Column Name Type Default Description
key long auto increment The automatically generated number that identifies your break record.
updts timestamp default The timestamp of when the job ran.
job_uuid varchar NOT NULL The automatically generated number that uniquely identifies your job. For example, 19745.
dataset varchar NOT NULL The name of the dataset that contains a possible duplicate.
run_id timestamp NOT NULL The timestamp of when the job ran.
key_id integer NOT NULL A unique identifier for each duplicate record that is unique even for similar duplicates found in other runs. Each time a job run, new key values are created for each duplicate record.
dupe1 varchar NOT NULL The name of the column that Collibra DQ identifies as a duplicate value of dupe2.
dupe1_link_id varchar NOT NULL The link ID value. For example, if from an NYSE dataset you assign one column called "Symbol" and another column called "Trade Date" as Link IDs, then you might see a value in a format such as DST~|2018-01-18.
dupe2 varchar NULL The name of the column that Collibra DQ identifies as a duplicate value of dupe1.
dupe2_link_id varchar NULL The link ID value. For example, if from an NYSE dataset you assign one column called "Symbol" and another column called "Trade Date" as Link IDs, then you might see a value in a format such as DST~|2018-01-18.
score integer NOT NULL The duplicate score of the column where Collibra DQ detects a potential duplicate.
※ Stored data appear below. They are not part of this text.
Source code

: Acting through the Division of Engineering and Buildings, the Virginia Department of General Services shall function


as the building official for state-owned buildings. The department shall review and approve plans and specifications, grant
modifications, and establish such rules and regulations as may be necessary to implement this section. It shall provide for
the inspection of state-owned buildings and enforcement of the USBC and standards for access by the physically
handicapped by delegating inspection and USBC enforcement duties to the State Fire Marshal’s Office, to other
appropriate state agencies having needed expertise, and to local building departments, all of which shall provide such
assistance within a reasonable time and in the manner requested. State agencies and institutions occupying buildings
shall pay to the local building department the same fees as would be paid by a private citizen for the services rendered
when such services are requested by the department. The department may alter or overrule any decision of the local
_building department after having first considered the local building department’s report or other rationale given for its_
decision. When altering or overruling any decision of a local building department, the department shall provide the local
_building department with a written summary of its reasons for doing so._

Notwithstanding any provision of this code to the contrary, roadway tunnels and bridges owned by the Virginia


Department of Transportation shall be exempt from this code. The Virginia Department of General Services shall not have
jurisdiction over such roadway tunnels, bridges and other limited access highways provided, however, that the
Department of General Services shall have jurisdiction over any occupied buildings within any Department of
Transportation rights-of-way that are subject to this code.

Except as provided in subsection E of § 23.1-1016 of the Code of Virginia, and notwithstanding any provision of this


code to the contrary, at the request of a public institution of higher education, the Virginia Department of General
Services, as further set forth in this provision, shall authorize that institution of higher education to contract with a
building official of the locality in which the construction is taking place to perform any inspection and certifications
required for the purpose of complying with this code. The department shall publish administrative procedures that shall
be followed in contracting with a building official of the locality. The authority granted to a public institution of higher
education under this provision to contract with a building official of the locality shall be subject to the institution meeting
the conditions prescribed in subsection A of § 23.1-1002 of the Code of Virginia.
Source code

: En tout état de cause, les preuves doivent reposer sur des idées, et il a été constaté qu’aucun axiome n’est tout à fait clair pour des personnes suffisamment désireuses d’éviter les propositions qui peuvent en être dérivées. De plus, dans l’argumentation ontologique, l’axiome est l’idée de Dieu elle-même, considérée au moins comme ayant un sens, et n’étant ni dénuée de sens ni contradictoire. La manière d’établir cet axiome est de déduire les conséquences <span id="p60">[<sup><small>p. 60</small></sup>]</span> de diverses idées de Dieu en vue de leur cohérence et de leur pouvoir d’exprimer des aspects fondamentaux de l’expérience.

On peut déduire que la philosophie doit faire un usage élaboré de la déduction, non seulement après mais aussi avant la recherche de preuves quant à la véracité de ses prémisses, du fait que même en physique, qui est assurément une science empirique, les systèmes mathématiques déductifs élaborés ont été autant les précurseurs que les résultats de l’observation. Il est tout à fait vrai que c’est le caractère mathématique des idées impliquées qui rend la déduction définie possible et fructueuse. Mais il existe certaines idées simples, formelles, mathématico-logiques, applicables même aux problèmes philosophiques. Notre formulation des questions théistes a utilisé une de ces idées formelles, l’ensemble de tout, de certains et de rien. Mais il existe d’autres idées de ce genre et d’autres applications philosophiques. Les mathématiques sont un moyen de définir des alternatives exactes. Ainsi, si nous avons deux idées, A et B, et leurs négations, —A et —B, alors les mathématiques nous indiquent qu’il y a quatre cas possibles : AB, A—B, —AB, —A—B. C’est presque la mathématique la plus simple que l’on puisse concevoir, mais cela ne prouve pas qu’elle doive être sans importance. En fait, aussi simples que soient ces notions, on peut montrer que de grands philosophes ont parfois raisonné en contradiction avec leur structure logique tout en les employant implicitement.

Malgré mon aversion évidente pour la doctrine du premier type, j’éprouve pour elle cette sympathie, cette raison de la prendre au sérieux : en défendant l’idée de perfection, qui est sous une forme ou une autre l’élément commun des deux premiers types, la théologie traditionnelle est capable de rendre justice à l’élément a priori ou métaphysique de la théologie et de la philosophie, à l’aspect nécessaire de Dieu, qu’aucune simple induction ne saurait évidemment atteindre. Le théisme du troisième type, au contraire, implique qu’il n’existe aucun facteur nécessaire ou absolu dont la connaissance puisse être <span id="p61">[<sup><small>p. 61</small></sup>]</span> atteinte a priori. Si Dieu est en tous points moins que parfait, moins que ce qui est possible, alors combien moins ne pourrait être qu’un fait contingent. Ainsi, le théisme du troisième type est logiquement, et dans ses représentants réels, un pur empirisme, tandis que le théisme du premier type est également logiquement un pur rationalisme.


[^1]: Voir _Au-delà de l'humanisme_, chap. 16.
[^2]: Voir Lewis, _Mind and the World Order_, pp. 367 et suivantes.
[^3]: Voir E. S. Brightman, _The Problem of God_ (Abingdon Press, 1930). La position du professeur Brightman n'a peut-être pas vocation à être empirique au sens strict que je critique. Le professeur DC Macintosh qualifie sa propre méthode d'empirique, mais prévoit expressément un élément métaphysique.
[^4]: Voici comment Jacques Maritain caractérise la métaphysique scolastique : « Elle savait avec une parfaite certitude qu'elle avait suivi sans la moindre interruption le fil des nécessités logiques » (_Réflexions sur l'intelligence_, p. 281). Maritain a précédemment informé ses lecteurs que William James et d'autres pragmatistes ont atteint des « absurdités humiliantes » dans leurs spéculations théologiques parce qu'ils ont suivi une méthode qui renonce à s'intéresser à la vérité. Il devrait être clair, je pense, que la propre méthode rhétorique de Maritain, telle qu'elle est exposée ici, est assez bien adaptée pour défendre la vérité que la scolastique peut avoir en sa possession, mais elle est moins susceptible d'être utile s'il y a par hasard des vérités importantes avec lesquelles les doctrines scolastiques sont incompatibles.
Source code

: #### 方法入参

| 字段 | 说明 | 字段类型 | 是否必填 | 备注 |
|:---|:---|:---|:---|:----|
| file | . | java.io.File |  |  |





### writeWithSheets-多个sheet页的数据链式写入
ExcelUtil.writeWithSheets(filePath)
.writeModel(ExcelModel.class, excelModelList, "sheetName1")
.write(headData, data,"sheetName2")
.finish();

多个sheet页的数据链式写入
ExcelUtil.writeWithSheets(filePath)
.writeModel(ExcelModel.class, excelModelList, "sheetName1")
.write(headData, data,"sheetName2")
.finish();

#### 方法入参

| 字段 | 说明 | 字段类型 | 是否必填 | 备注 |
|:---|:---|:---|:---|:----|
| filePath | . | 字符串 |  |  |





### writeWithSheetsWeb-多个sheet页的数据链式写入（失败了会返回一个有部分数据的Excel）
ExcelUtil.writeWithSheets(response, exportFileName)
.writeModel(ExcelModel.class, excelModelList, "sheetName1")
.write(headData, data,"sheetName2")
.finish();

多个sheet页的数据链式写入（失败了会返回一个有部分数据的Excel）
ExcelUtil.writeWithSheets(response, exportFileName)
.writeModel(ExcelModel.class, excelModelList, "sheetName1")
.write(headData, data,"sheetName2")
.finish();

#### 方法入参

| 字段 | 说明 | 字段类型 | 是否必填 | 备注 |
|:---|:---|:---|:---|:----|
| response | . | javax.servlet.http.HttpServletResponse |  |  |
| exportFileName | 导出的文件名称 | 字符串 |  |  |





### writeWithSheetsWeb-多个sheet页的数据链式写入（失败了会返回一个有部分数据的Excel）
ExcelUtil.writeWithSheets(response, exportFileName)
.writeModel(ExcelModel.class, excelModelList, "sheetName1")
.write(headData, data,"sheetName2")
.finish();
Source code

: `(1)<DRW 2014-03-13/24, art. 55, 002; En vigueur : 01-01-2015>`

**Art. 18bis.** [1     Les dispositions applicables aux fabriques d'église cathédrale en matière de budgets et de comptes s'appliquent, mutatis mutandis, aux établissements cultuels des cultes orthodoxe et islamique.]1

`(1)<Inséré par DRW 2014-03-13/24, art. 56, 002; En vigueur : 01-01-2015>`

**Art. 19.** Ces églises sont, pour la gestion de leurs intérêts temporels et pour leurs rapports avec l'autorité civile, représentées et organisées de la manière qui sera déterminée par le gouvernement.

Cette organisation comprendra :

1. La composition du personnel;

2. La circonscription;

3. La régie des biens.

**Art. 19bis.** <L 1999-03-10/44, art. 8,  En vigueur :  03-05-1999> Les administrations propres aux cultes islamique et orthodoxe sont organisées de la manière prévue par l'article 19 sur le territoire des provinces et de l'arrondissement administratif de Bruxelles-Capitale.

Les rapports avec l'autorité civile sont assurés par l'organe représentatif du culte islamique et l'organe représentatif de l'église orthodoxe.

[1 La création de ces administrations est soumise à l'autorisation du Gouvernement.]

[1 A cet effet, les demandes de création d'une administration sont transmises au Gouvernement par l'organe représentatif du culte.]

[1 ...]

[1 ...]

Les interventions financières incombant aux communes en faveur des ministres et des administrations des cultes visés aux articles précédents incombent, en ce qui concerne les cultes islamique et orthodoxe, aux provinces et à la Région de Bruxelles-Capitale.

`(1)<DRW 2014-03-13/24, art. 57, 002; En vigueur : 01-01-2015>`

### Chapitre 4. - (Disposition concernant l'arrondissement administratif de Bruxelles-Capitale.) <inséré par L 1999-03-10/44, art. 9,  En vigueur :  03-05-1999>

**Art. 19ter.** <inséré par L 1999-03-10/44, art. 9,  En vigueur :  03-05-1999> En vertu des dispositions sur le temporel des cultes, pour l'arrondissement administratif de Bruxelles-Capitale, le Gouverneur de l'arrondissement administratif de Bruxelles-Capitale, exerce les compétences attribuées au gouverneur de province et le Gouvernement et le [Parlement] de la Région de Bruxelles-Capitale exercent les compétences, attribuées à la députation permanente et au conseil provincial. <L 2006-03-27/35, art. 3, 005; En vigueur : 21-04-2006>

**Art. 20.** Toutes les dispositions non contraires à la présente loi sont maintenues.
Unlike in Pullup mode, when Collibra DQ detects a duplicate value in a Pushdown job with Link IDs assigned, all columns included in the source query of the row where the break is detected display on the Findings page. In Pullup mode, only Link ID columns display on the Findings page when a duplicate value is detected, because the data_preview Metastore table only stores Link ID columns.

Limitations

  • Rule break record archival for complex rules, such as those with secondary datasets, is not supported. Rules that reference secondary datasets cannot share column names, because Collibra DQ cannot programmatically identify the table from which these columns come.
    • A workaround is to avoid tables with these shared column names or alias on the columns.